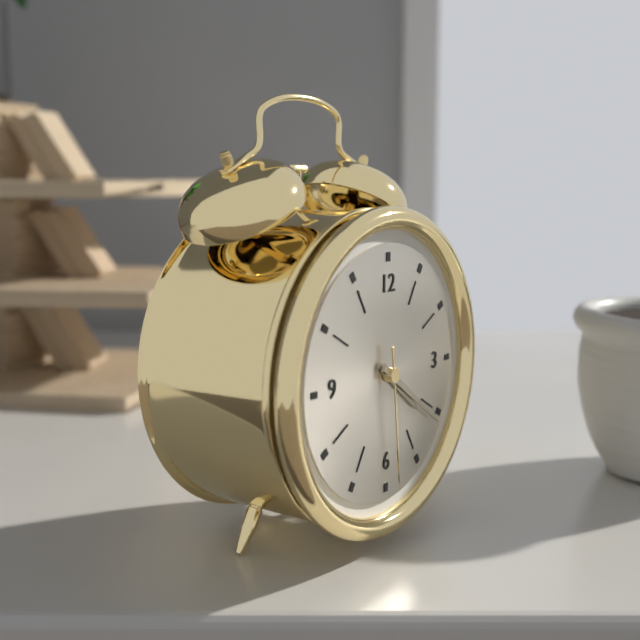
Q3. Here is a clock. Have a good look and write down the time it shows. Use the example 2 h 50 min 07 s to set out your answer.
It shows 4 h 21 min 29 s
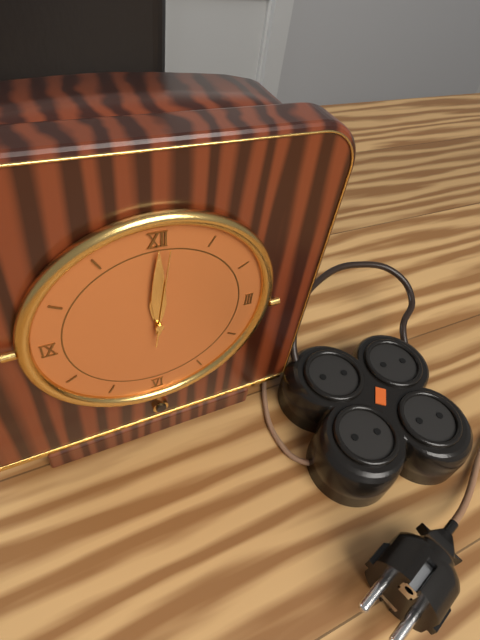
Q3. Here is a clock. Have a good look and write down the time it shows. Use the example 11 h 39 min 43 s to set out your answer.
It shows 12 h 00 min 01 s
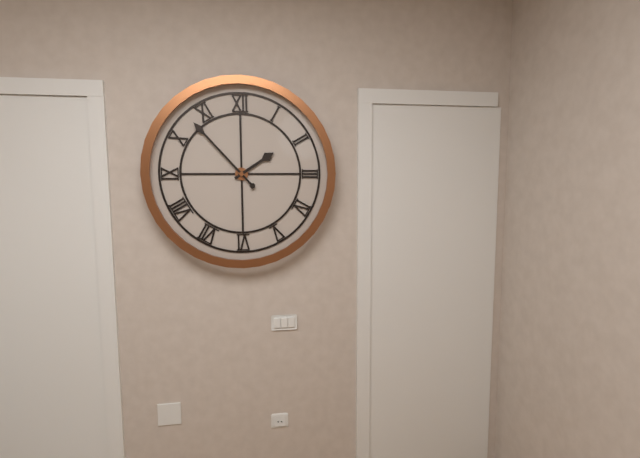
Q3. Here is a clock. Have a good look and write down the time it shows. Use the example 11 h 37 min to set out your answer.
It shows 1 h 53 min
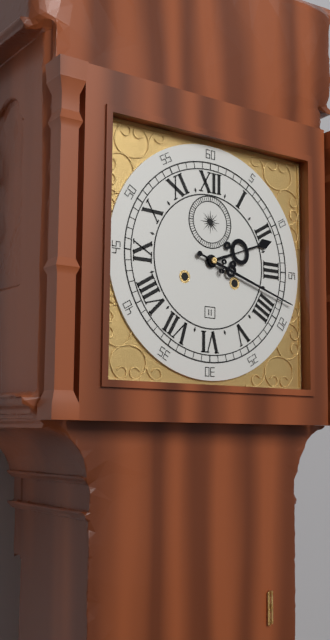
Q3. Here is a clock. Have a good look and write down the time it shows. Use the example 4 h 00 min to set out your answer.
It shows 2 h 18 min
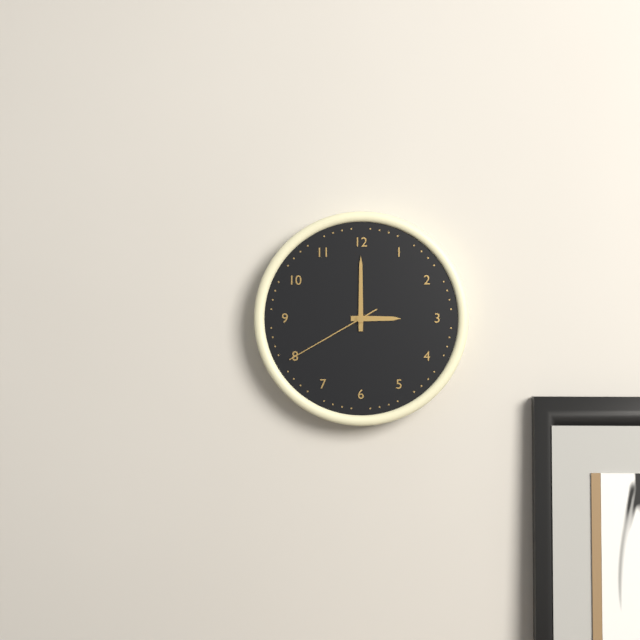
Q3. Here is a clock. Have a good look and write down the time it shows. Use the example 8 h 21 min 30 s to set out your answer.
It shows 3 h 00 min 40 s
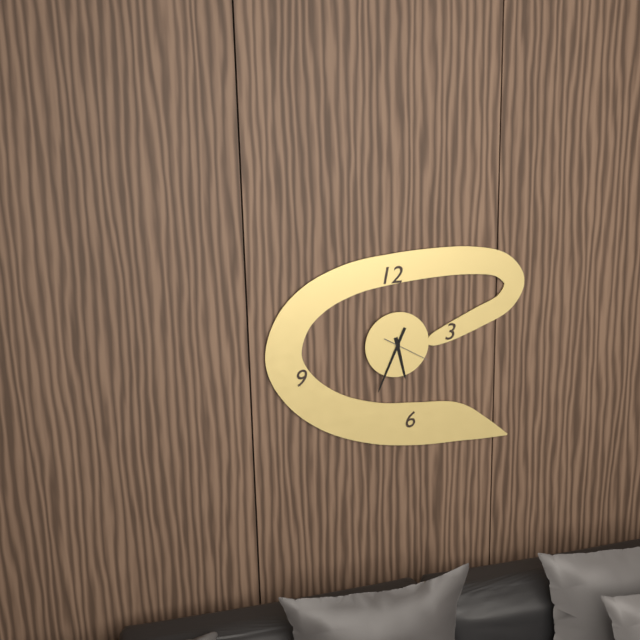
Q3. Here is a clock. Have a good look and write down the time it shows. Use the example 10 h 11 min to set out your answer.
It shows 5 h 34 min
#####
| Prompt |
Put each line of the entries above into a Markdown table with two columns, Row and Text, where Row gives the row number, and skip any blank lines. Leave the pictures out of the table.

| Complete response |
| Row | Text |
|---|---|
| 1 | Q3. Here is a clock. Have a good look and write down the time it shows. Use the example 2 h 50 min 07 s to set out your answer. |
| 2 | It shows 4 h 21 min 29 s |
| 3 | Q3. Here is a clock. Have a good look and write down the time it shows. Use the example 11 h 39 min 43 s to set out your answer. |
| 4 | It shows 12 h 00 min 01 s |
| 5 | Q3. Here is a clock. Have a good look and write down the time it shows. Use the example 11 h 37 min to set out your answer. |
| 6 | It shows 1 h 53 min |
| 7 | Q3. Here is a clock. Have a good look and write down the time it shows. Use the example 4 h 00 min to set out your answer. |
| 8 | It shows 2 h 18 min |
| 9 | Q3. Here is a clock. Have a good look and write down the time it shows. Use the example 8 h 21 min 30 s to set out your answer. |
| 10 | It shows 3 h 00 min 40 s |
| 11 | Q3. Here is a clock. Have a good look and write down the time it shows. Use the example 10 h 11 min to set out your answer. |
| 12 | It shows 5 h 34 min |